> **Work instruction**: Exact copy required. Repeat the records, but keep the pictures out.

> **Data listing**:
:::

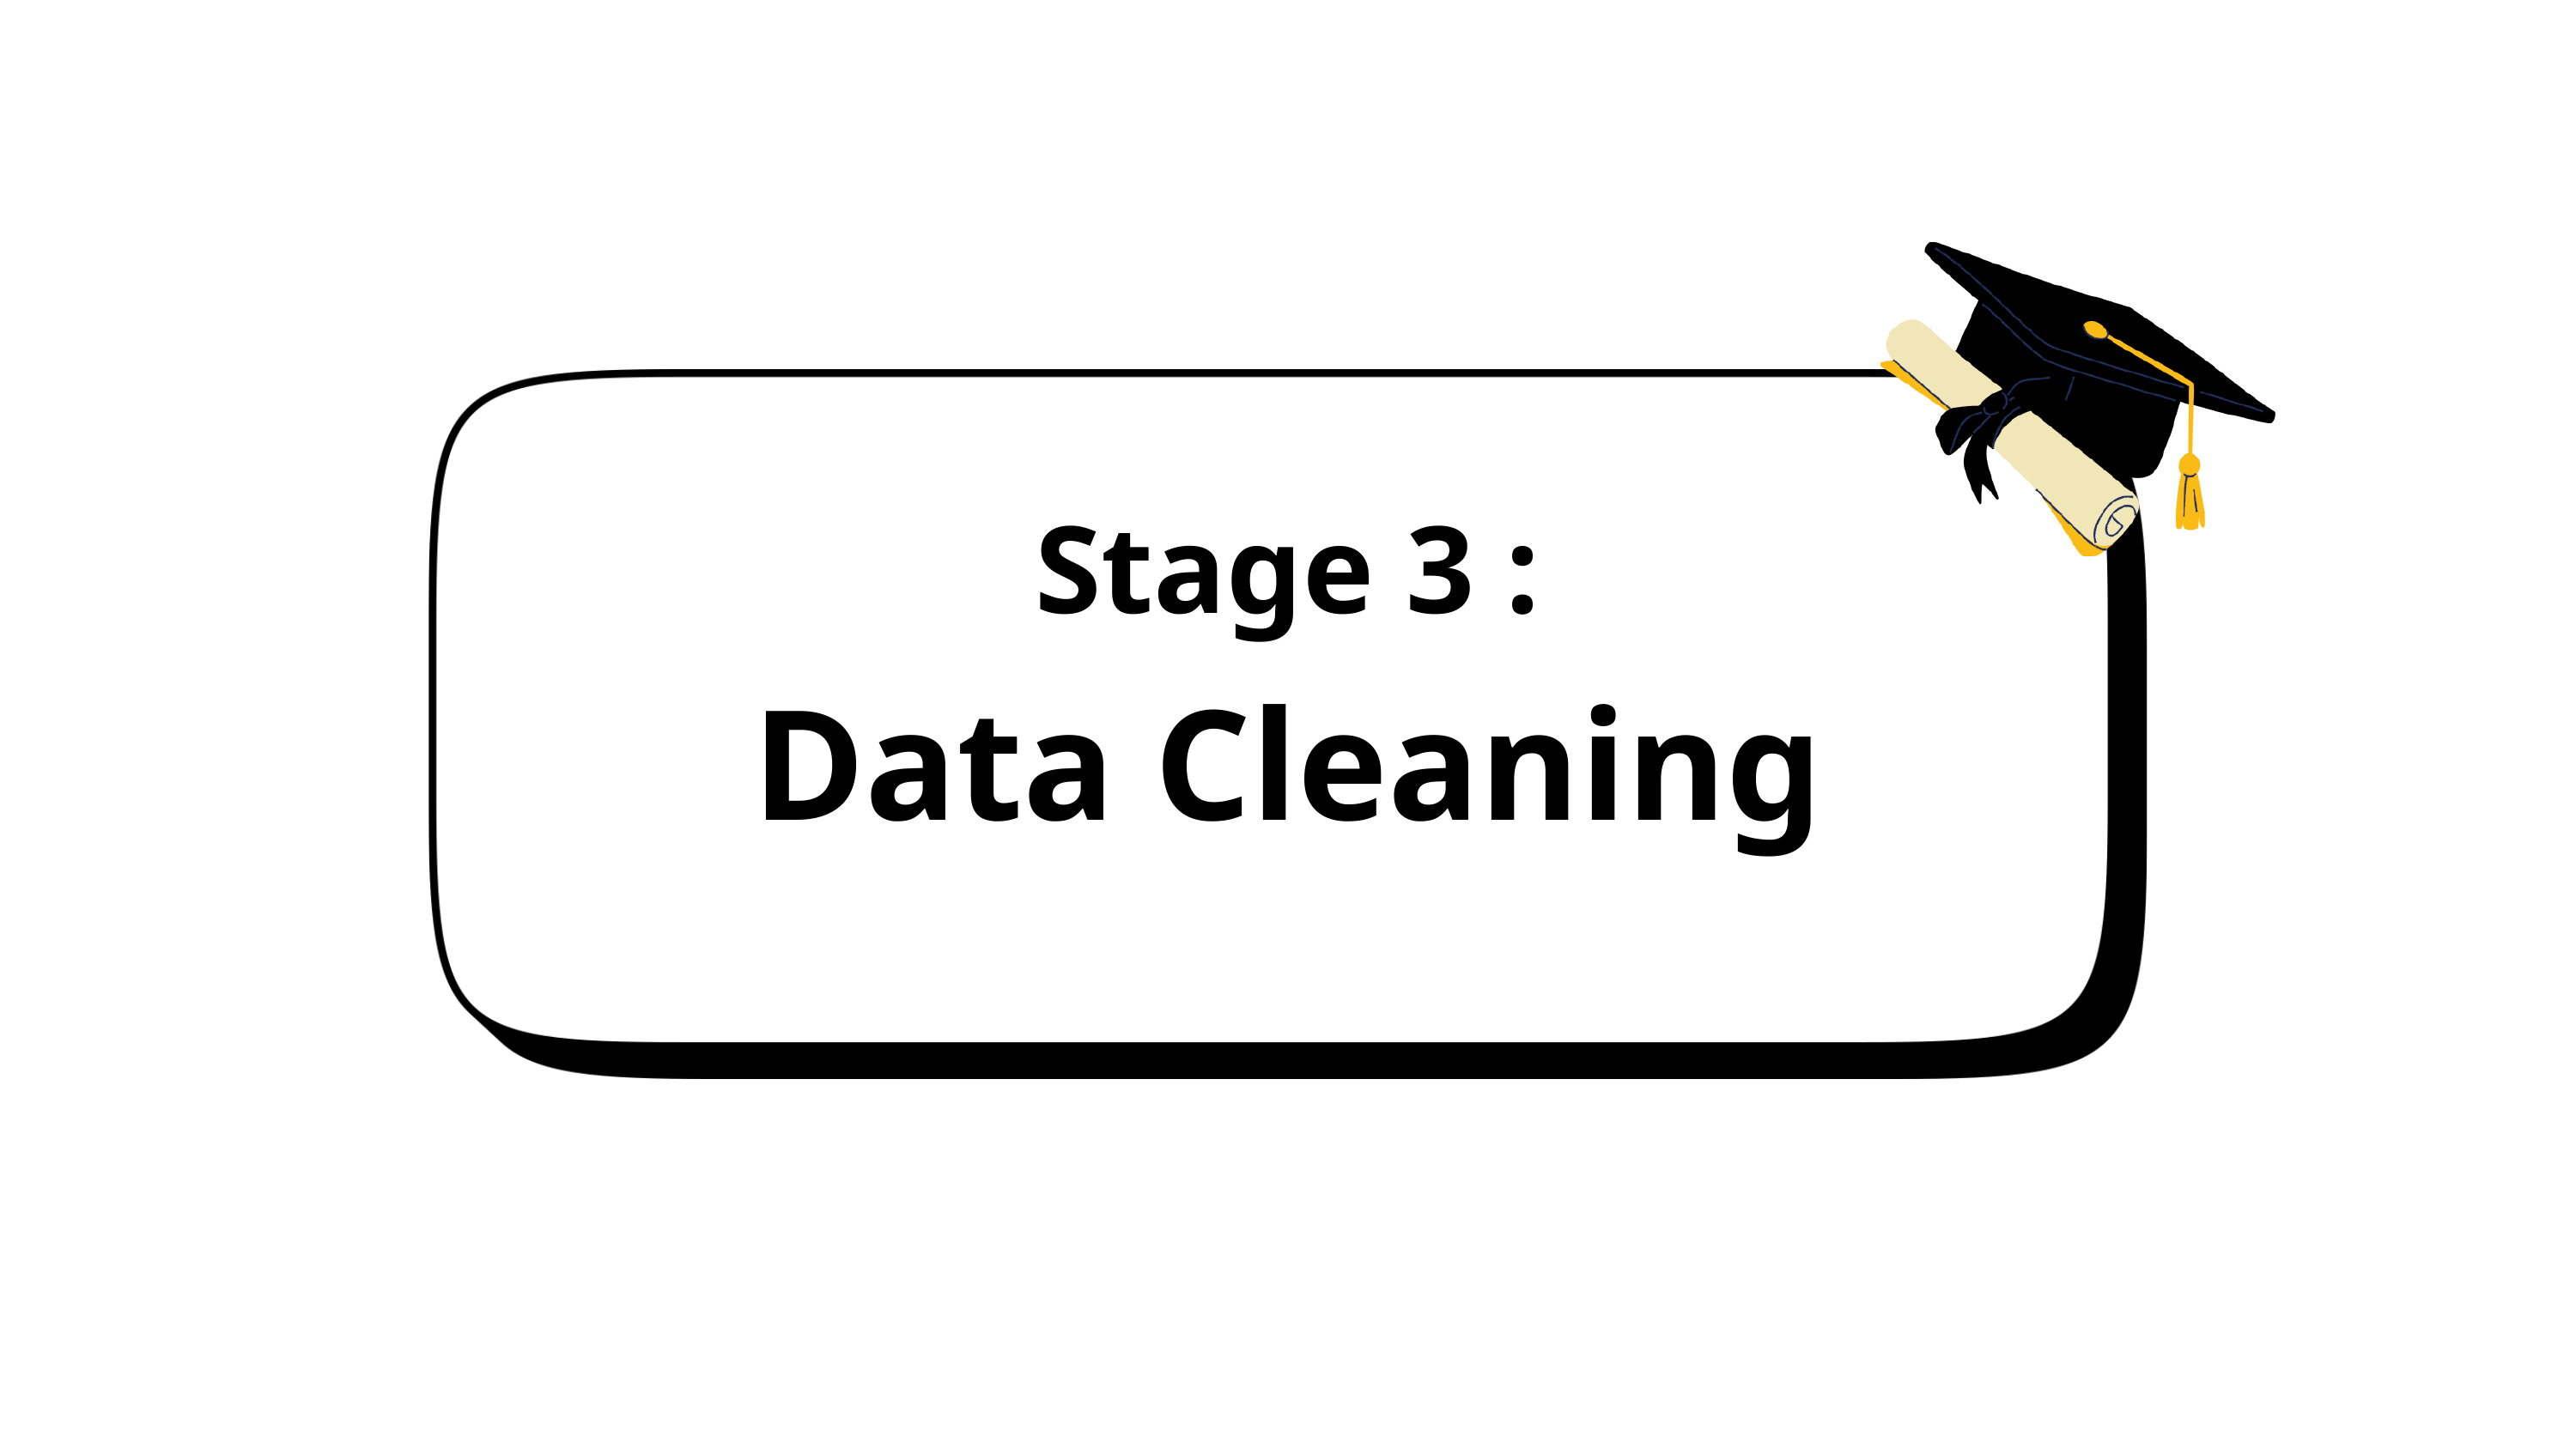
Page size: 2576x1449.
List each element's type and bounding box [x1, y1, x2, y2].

text_box [428, 369, 2148, 1079]
text_box [1880, 242, 2275, 557]
text_box [727, 481, 1848, 853]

:::

> **Problem solution**:
Page size: 2576x1449.
List each element's type and bounding box [x1, y1, x2, y2].

text_box [428, 369, 2148, 1079]
text_box [1880, 242, 2275, 557]
text_box [727, 481, 1848, 853]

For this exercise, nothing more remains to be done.